CHAPTER TWENTY-EIGHT – WOMANCHILD

I see Vince’s BMW parked on the sidewalk out front and decide to pay a visit. Once I climb the stairs to his condo, it’s clear that he’s there; I hear his cough underneath a frantic smear of guitar jazz, broadcast at high volume from his Bose system. The music, if it can be called that, seems like a fresh take on that old public service announcement: “This is your brain on drugs.” The man’s raspy cough suggests that he has COVID.

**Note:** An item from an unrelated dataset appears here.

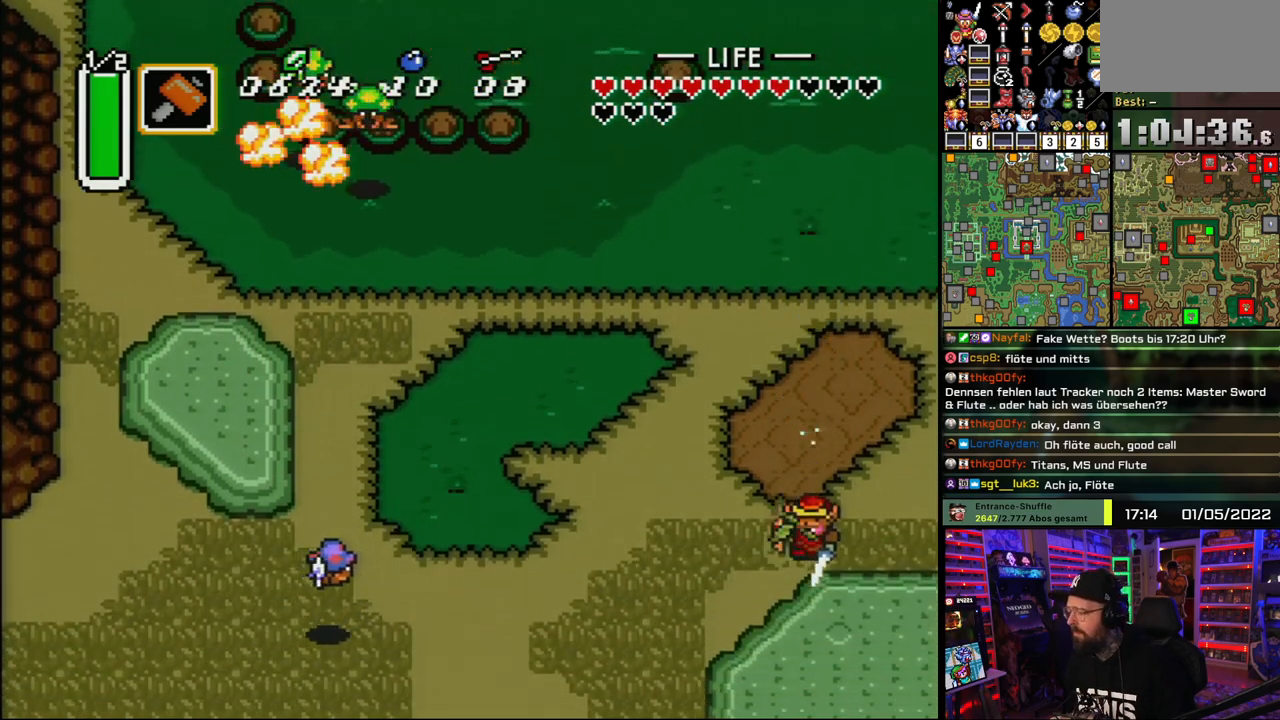
{"buttons": ["A"], "events": [[67, "DPAD_LEFT", "down"], [117, "A", "up"], [133, "DPAD_DOWN", "down"], [217, "DPAD_LEFT", "up"], [233, "DPAD_LEFT", "down"], [333, "A", "down"], [350, "DPAD_LEFT", "up"], [500, "DPAD_DOWN", "up"]]}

I push Vince’s doorbell three times, pause, and then hit it again—our old code for each other—but he doesn’t answer. Along with the guitar jazz and Vince’s cough, the incessant crowing of the two roosters, across the street at The Patch, add a shrill counterpart. I always thought that roosters were designed to squawk at an impossibly early time in the A.M. and then be done for the rest of the day, but these guys never quit. What an instinct to have bred into you, and consider a rooster’s anatomy—the power packs in their voice boxes, and their cast iron throats. Do their relentless cries indicate the degree of their horniness? Imagine the level of cacophony if every time a man ogled a girl or a woman he was forced to crow like a rooster.

I pounce on the bell again and finally Vince shouts: “What the fuck? Is the sky falling?”

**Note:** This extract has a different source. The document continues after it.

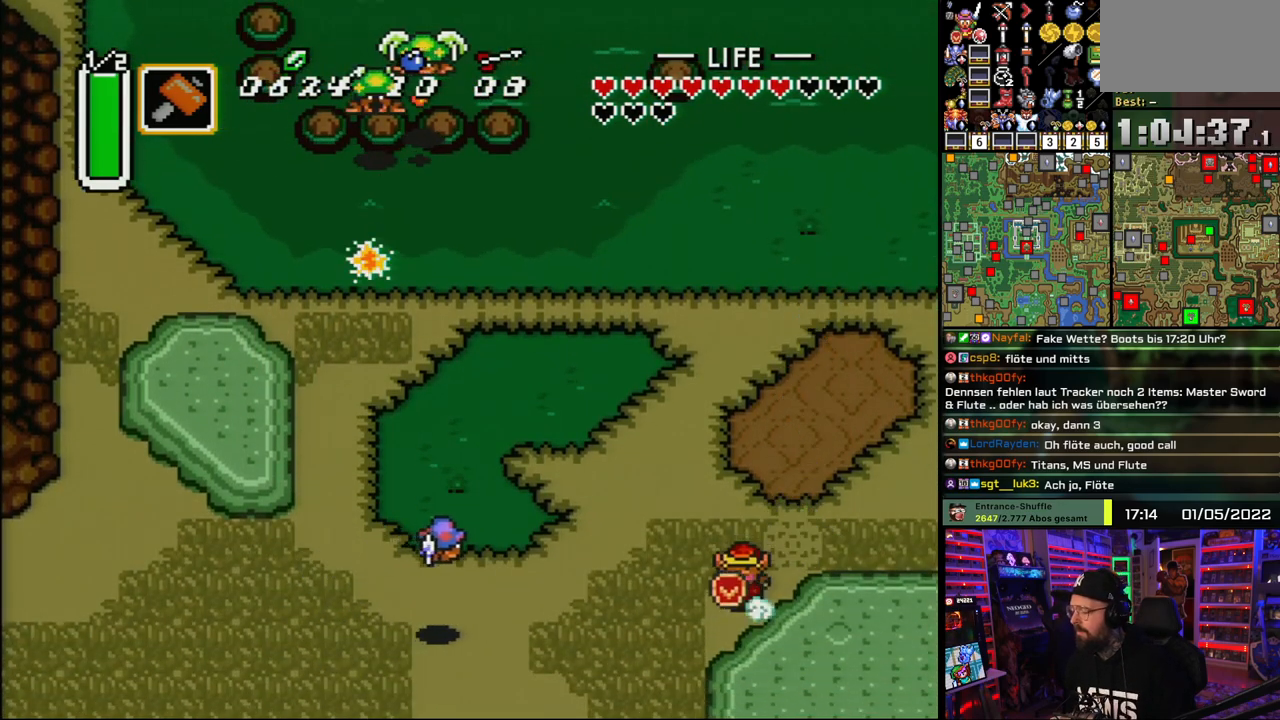
{"buttons": ["A"], "events": []}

He pulls open the door, unmasked. The left half of his face is spread with lather, the right shaved clean. Vince affects a sidewise posture at the door, his shaved side aimed forward, as if he could bluff me into not seeing the Foamy side. The way he’s standing, he looks a little like a one-eyed-jack without any of the regal trappings. Actually, he’s barefoot—his toenails, thick and jagged as the blade of a serrated knife—in boxer shorts and a wife-beater tee with a long drool of coffee stain, just south of his throat. He lifts a hand towel that had been draped over his right shoulder and wipes off the lather. The result: a perfectly split personality—Dr. Jekyll and Mr. Hyde. Even his mustache is divided between a five-day bush and the faintest suggestion of its twin.

I stand well back from the door. He looks me up and down and I listen to the cries of the roosters.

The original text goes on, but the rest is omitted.